The tournament's second challenge is to steal an egg from the lair of the "Beast King"- a snake-like monster bred for war by Southern Zhao, with a crown-like headpiece embedded into its scalp. After the end of the previous war, the monster was abandoned in a mountain. Jinggang accidentally poisons Hun with a flower. Too weak to walk, he explains to his team members there is a cure inside the mountain. The Falcon clan manages to steal the egg, but are chased by the Beast King and drop it. Yilong and Jinggang grab the egg and are pursued by the Beast King, managing to collect the cure for Hun's poison in the process. The monster eventually gets stuck in a tunnel. Realizing the Beast King is in pain from its headpiece, Yilong helps remove it. After Yilong promises to bring the egg back after the competition, the monster leaves the group alone.

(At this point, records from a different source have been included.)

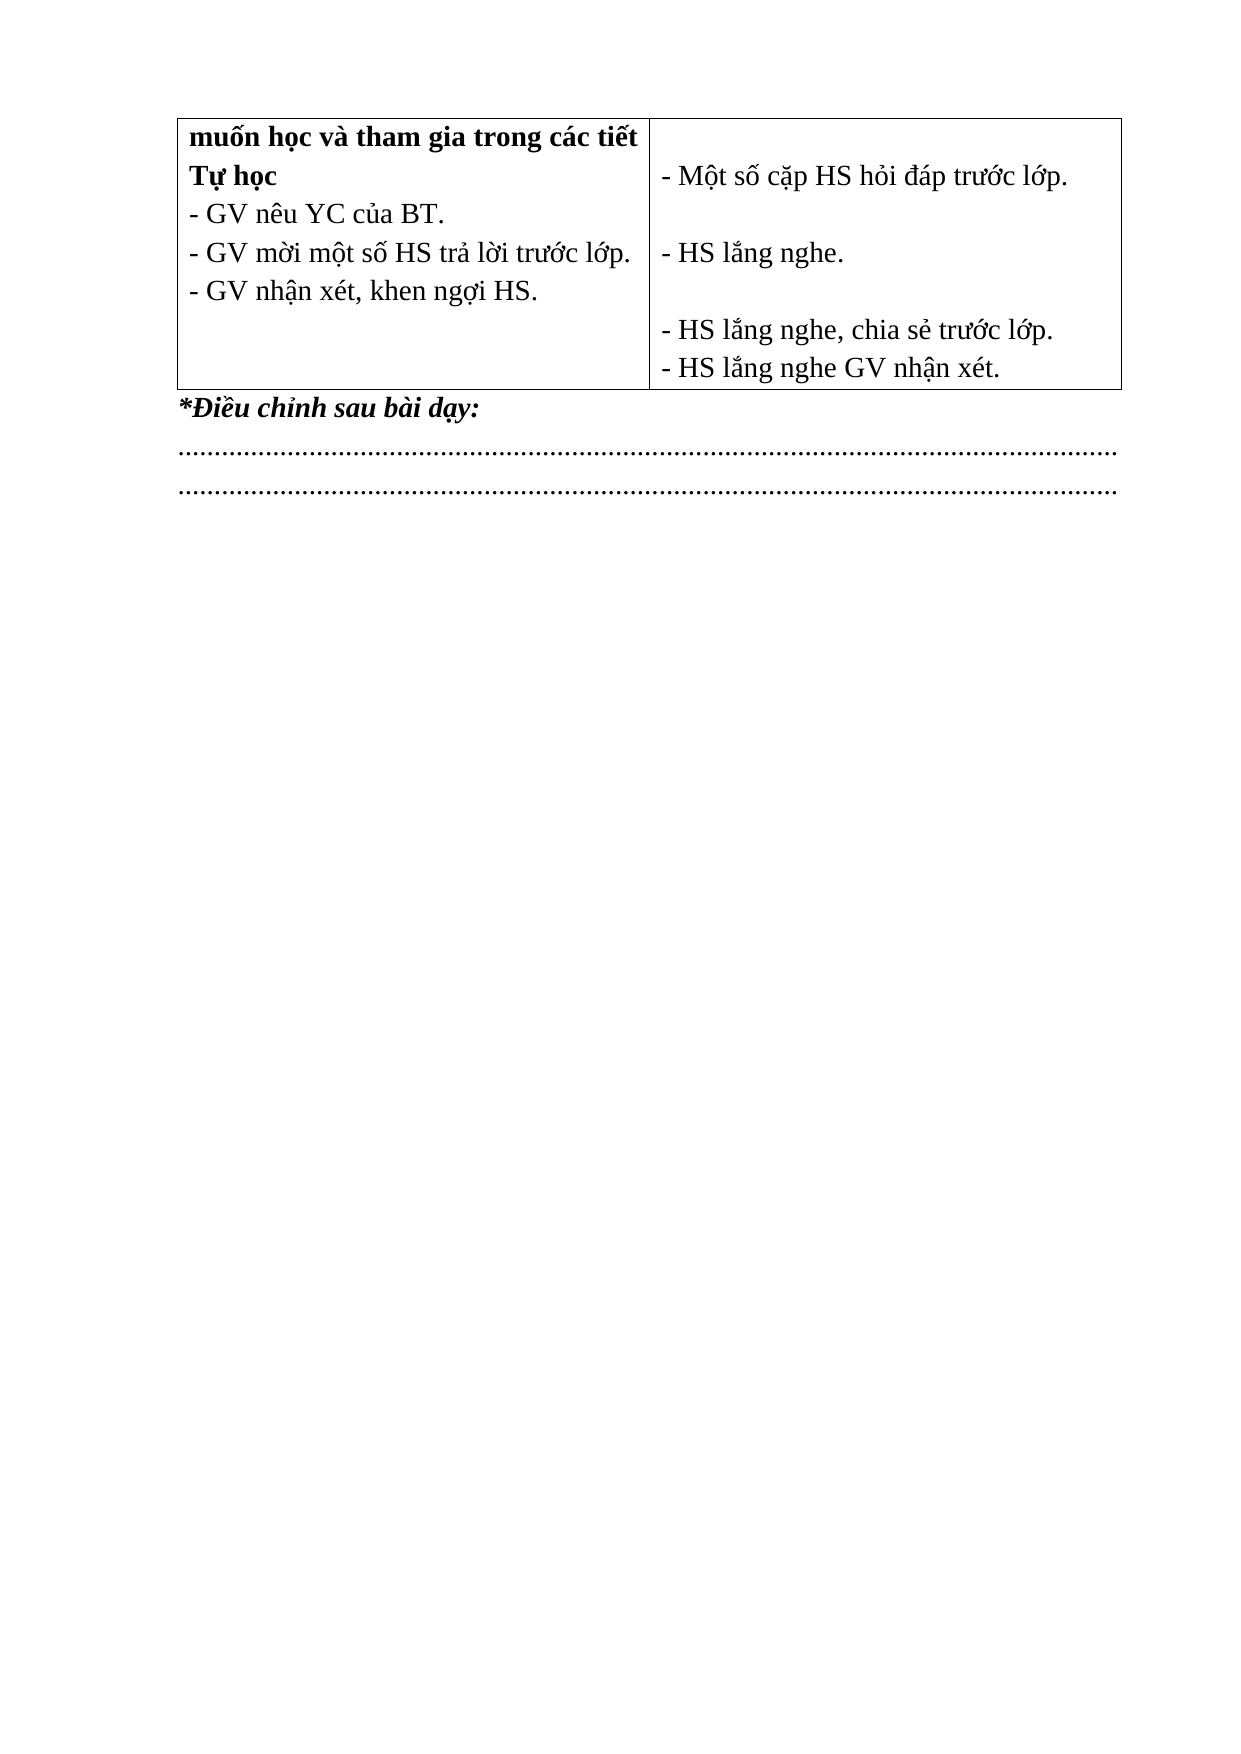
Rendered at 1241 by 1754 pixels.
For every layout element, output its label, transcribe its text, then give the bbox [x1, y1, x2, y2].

text ................................................................................................................................. [177, 428, 1152, 462]
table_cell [650, 119, 1121, 389]
text ................................................................................................................................. [177, 467, 1152, 501]
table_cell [178, 119, 649, 389]
text *Điều chỉnh sau bài dạy: [177, 390, 1152, 423]
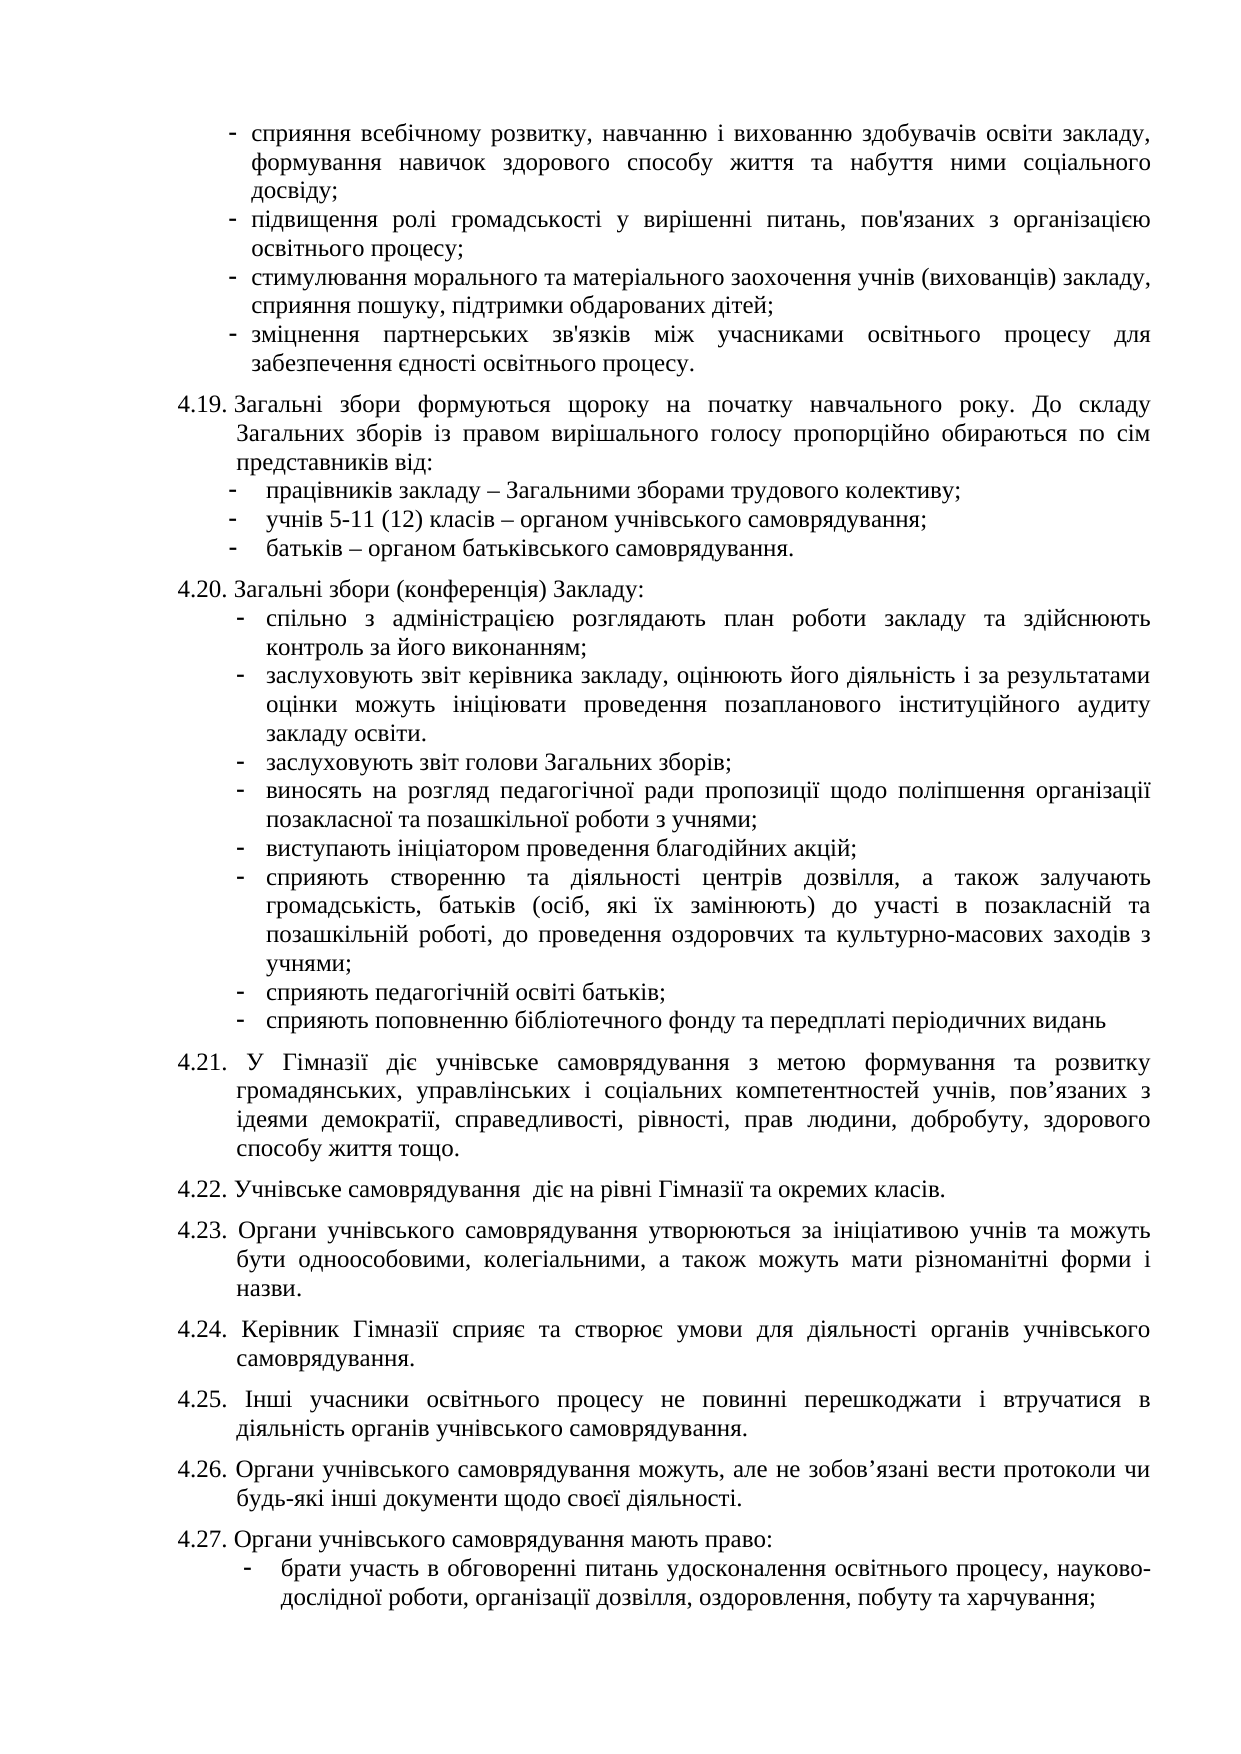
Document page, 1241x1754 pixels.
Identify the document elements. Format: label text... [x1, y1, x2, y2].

Grand Tutor Guan explains to the three contestants that they will have to kill each other for the honor of being Field Marshal. While debating who deserves to win, a hooded woman approaches the group, taking them to the magical "Mystic Forest" where she tells them all their problems will be solved. The voice of Yilong's late father explains that he is the heir to the throne of Northern Yan, and shall bring balance to the Central Plains. Chu Hun, enraged his team member is from Northern Yan, storms off, with Jinggang following. Binu meets Hun in the woods, explaining that she realized she had been more trapped by her hatred of Southern Zhao than her literal chains. Having changed his mind, Hun goes back to find his team members. Jinggang is attacked by Grand Tutor Guan's lackeys in the woods. Chu Hun attempts to save her, but she is killed and Hun is captured.

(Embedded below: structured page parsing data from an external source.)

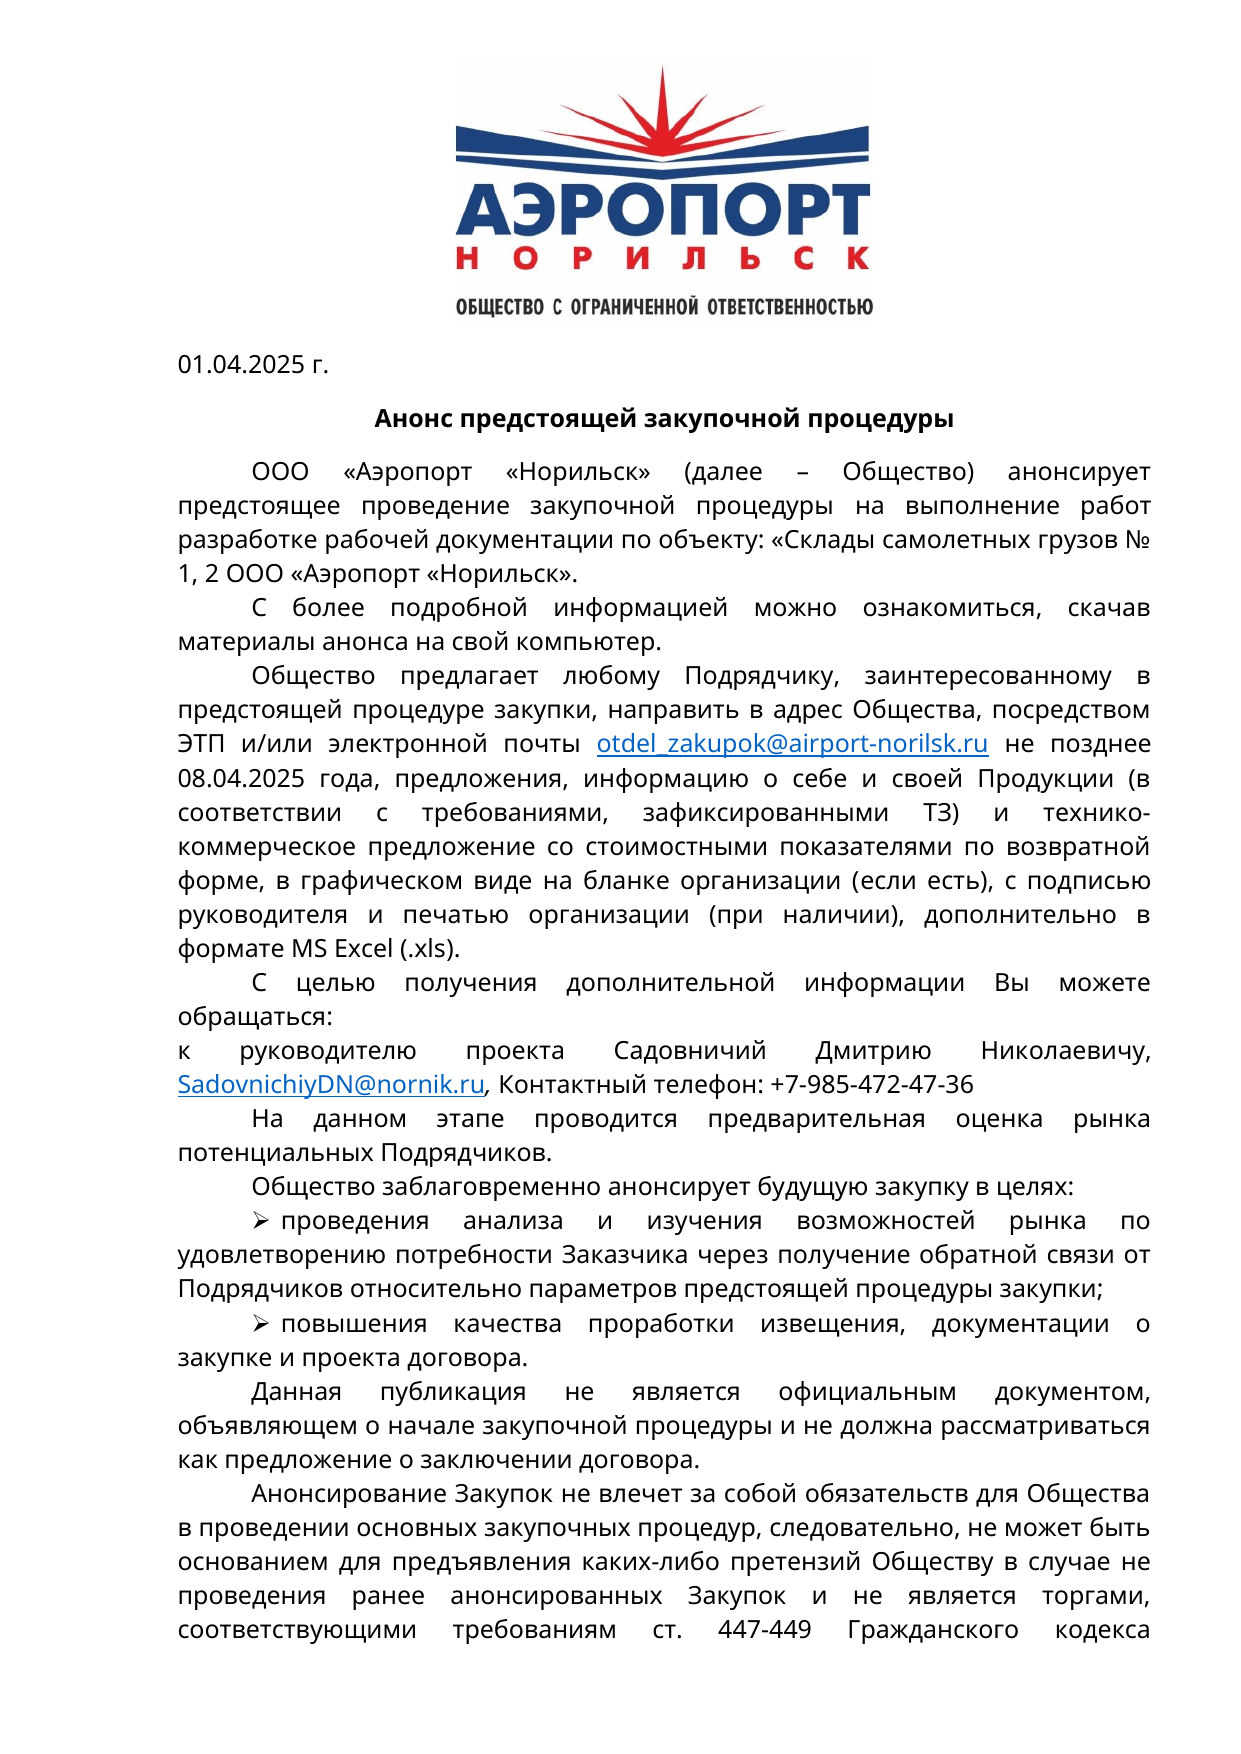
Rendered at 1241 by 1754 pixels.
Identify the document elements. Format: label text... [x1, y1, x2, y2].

text С более подробной информацией можно ознакомиться, скачав материалы анонса на свой компьютер. [177, 590, 1152, 658]
text С целью получения дополнительной информации Вы можете обращаться: [177, 964, 1152, 1033]
text 01.04.2025 г. [177, 347, 1152, 381]
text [177, 1476, 1152, 1646]
text к руководителю проекта Садовничий Дмитрию Николаевичу, SadovnichiyDN@nornik.ru, Контактный телефон: +7-985-472-47-36 [177, 1033, 1152, 1101]
text Данная публикация не является официальным документом, объявляющем о начале закупочной процедуры и не должна рассматриваться как предложение о заключении договора. [177, 1373, 1152, 1476]
text Общество заблаговременно анонсирует будущую закупку в целях: [177, 1169, 1152, 1203]
list проведения анализа и изучения возможностей рынка по удовлетворению потребности Заказчика через получение обратной связи от Подрядчиков относительно параметров предстоящей процедуры закупки; [177, 1203, 1152, 1305]
text На данном этапе проводится предварительная оценка рынка потенциальных Подрядчиков. [177, 1101, 1152, 1169]
list повышения качества проработки извещения, документации о закупке и проекта договора. [177, 1305, 1152, 1373]
text Анонс предстоящей закупочной процедуры [177, 400, 1152, 434]
text ООО «Аэропорт «Норильск» (далее – Общество) анонсирует предстоящее проведение закупочной процедуры на выполнение работ разработке рабочей документации по объекту: «Склады самолетных грузов № 1, 2 ООО «Аэропорт «Норильск». [177, 454, 1152, 590]
text Общество предлагает любому Подрядчику, заинтересованному в предстоящей процедуре закупки, направить в адрес Общества, посредством ЭТП и/или электронной почты otdel_zakupok@airport-norilsk.ru не позднее 08.04.2025 года, предложения, информацию о себе и своей Продукции (в соответствии с требованиями, зафиксированными ТЗ) и технико-коммерческое предложение со стоимостными показателями по возвратной форме, в графическом виде на бланке организации (если есть), с подписью руководителя и печатью организации (при наличии), дополнительно в формате MS Excel (.xls). [177, 658, 1152, 964]
picture [455, 59, 874, 328]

Dong Yilong finds and buries Jinggang. He meets with the leader of the Falcon clan and explains that Grand Tutor Guan orchestrated the entire competition to divide the clans and kill the King of Southern Zhao. Yilong asks him to find the leaders of the other clans and bring them back, to hopefully save the kingdom. Chu Hun is framed for the murder of the members of one of the clans and sentenced to execution. However, Yilong arrives and asks if he can fight Hun, under the guise of killing a traitor. Chu Hun is initially resigned to his death but is convinced by Yilong to continue fighting. Grand Tutor Guan initiates his plan, with Northern Yan soldiers hidden in the crowds swarming the cities.

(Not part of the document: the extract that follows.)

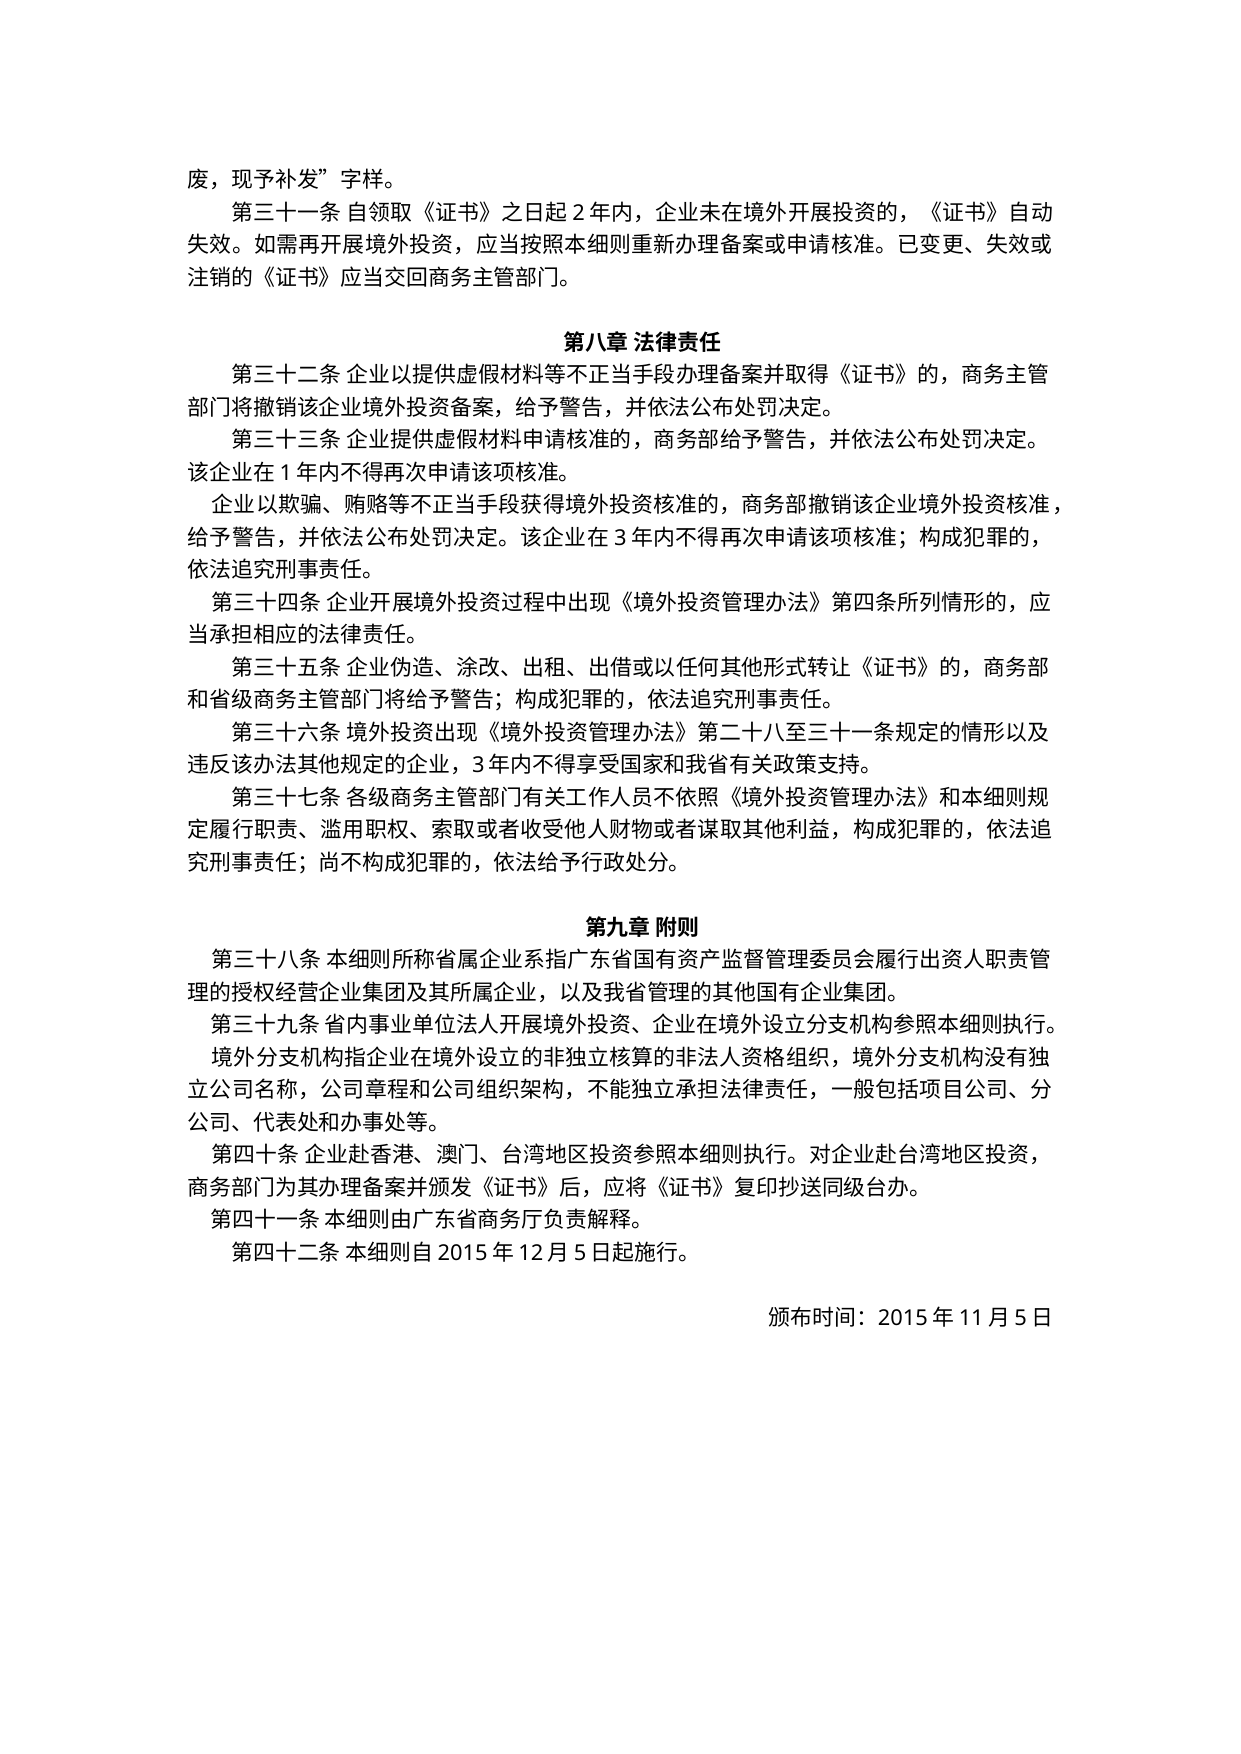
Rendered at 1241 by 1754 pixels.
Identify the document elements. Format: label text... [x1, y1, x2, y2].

Grand Tutor Guan orders the King to be brought to a Pavilion, while Hun and Yilong fight through swarms of soldiers trying to reach him. Grand Tutor Guan reveals he had actually built the Pavilion specifically to trap and kill the king. Wu Yang fights Yilong, but realizes that he is heir to the Northern Yan throne and bows to him before accidentally being killed. Chu Hun fights Grand Tutor Guan's dog, almost dying but being saved by Binu sacrificing herself. The rest of the clans arrive to assist the king. Grand Tutor Guan fills the arena with lit oil, in an attempt to steam the king to death. The leader of the Falcon clan sacrifices himself to save the king from the burning pavilion, and Hun kills Grand Tutor Guan.

After Guan's plan is foiled, Chu Hun is awarded the title of Grand Field Marshal. Jinggang is posthumously honored with a title, and Yilong returns to the Beast King to return its egg. Chu Hun and Yilong part ways, with Yilong returning to Northern Yan to reclaim his throne.

== Cast ==

- Henry Lau as Dong Yilong
- Peter Ho as Chu Hun
- Lin Chenhan as Jinggang
- Jiang Luxia as Bi Nu
- Him Law as Wen Tianyu

==Development==
Developed by Teddy Chan, the film is based on the MMORPG game Zhengtu. The film had a reported budget of $43 million.

==Release==
The film was released on IQIYI in China on July 24, 2020, and in other territories via Netflix on July 25, 2020. The film broke the 72-hour revenue record for paid film premieres on the Chinese streaming platform IQIYI. PR Newswire noted the film was an instant hit in China with 400 million views on its first day.

==Reception==

Double World has a 7.8 out of 10 and a 5.1 out of 10 on Chinese review aggregator sites Maoyan and Douban respectively.
James March of South China Morning Post reviewed the film giving a score of 2.5 out of 5. Kung-Fu Kingdom gave a score of 7 out of 10.